I'm trying to mark regions of an image array (224x224) to be ignored based on the value of a segmentation network's class mask (16x16). Previous processing means that unwanted regions will be labelled as -1. I want to be able to set the value of all regions of the image where the class mask reports -1 to some nonsense value (say, 999), but maintain the shape of the array (224x224). A concise example of what I mean is below, using a 4x4 image and 2x2 mask.
# prefilter
image = 1 2 3 4
5 6 7 8
9 1 2 3
4 5 6 7
mask = -1 4
-1 5
# postfilter
image_filtered = 999 999 3 4
999 999 7 8
999 999 2 3
999 999 6 7
Is there an efficient way to do this modification?

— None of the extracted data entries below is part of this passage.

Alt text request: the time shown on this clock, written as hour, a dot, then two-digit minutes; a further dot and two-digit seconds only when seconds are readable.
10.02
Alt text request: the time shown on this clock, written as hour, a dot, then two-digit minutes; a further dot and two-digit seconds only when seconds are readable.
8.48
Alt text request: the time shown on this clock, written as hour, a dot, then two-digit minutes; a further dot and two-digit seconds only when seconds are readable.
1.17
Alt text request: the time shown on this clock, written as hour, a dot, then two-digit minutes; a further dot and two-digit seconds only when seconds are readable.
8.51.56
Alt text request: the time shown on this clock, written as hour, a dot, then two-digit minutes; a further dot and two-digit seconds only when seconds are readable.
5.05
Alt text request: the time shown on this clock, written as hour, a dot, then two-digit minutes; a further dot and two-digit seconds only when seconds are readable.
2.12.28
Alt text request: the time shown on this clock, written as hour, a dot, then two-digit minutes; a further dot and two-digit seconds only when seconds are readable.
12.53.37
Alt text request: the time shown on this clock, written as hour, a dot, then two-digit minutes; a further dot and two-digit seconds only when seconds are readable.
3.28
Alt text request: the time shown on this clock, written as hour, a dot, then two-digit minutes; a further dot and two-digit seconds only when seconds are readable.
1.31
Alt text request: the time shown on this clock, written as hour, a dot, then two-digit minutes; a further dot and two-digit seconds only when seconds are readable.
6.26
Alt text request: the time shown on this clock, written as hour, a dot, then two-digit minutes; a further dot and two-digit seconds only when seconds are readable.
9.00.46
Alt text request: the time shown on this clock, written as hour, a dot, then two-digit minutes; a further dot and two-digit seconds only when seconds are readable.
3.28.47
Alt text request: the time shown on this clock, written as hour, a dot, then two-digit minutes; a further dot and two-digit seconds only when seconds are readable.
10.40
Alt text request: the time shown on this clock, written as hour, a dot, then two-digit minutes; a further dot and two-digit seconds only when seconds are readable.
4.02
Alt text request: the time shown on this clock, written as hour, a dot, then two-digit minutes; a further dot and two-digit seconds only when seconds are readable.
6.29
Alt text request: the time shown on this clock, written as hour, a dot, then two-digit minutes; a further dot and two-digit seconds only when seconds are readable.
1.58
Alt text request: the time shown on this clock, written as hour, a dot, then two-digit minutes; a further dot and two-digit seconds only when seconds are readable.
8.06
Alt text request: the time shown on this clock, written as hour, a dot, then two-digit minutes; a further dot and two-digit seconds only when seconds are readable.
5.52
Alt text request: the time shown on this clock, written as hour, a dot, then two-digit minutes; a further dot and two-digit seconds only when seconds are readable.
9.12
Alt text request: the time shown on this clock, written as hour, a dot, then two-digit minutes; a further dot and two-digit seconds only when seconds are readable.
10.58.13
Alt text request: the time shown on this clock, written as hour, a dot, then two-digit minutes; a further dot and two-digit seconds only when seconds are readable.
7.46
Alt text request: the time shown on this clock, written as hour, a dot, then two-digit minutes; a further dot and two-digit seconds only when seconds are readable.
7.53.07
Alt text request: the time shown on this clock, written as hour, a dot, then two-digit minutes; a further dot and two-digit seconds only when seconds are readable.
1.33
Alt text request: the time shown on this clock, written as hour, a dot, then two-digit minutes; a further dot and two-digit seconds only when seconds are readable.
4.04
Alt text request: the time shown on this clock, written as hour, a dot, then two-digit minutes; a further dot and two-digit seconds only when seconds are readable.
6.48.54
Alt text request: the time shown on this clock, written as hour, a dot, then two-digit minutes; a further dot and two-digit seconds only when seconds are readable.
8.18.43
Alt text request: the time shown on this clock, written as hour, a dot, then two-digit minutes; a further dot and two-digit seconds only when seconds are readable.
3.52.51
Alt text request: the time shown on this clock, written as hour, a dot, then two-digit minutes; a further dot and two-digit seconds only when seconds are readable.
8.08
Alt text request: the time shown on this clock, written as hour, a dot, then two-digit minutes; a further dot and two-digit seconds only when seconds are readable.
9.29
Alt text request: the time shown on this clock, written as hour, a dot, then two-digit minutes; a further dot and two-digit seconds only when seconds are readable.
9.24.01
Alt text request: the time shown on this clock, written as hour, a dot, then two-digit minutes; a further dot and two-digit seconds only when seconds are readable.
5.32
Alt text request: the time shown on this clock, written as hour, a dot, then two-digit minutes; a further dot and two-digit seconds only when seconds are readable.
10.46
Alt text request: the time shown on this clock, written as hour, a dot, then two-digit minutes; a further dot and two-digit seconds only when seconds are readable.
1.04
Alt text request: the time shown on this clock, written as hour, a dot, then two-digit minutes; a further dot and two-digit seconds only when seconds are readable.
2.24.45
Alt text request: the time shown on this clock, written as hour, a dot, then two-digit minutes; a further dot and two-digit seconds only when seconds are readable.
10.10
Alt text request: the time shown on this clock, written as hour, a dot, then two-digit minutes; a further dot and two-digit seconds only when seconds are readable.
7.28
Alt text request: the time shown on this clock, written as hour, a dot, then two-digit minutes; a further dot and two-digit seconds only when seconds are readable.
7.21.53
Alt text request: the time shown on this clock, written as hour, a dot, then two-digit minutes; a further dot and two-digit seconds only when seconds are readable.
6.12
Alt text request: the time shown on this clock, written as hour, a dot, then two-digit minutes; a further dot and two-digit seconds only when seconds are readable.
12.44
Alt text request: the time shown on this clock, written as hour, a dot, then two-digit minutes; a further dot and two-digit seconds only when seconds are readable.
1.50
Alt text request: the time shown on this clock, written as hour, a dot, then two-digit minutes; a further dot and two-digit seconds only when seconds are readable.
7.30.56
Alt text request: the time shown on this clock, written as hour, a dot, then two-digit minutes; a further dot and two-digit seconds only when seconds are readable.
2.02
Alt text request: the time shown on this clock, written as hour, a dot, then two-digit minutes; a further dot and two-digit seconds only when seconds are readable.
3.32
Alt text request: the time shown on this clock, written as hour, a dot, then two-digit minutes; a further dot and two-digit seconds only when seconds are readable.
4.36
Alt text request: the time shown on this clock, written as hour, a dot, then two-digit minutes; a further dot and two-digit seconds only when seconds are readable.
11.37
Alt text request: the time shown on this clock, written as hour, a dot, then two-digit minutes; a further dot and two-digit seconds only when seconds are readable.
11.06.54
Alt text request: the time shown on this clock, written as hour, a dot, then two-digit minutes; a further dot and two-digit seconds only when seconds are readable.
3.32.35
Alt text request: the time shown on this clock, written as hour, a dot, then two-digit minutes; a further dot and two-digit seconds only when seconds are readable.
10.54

CodePudding user response:
Here's some code I got to work. It does require the mask and the image to have the same aspect ratio, and be integer multiples of each others sizes.
import numpy as np
image = np.array([[1,2,3,4],
[5,6,7,8],
[9,1,2,3],
[4,5,6,7]])
mask = np.array([[-1,4],
[-1,5]])
def mask_image(image, mask, masked_value):
scale_factor = image.shape[0]//mask.shape[0] # how much the mask needs to be scaled up by to match the image's size
resized_mask = np.kron(mask, np.ones((scale_factor,scale_factor))) # resize the mask (magic)
return(np.where((resized_mask==-1),masked_value,image)) # where the mask==-1, return the masked value, else return the value of the original array.
print(mask_image(image, mask, 999))
I used np.kron to resize an array after seeing this answer.
This function is extremely fast, it took ~2 sec to mask a 1920x1080 image with a 1920x1080 mask.
EDIT: Use what @Jérôme Richard said in their comment.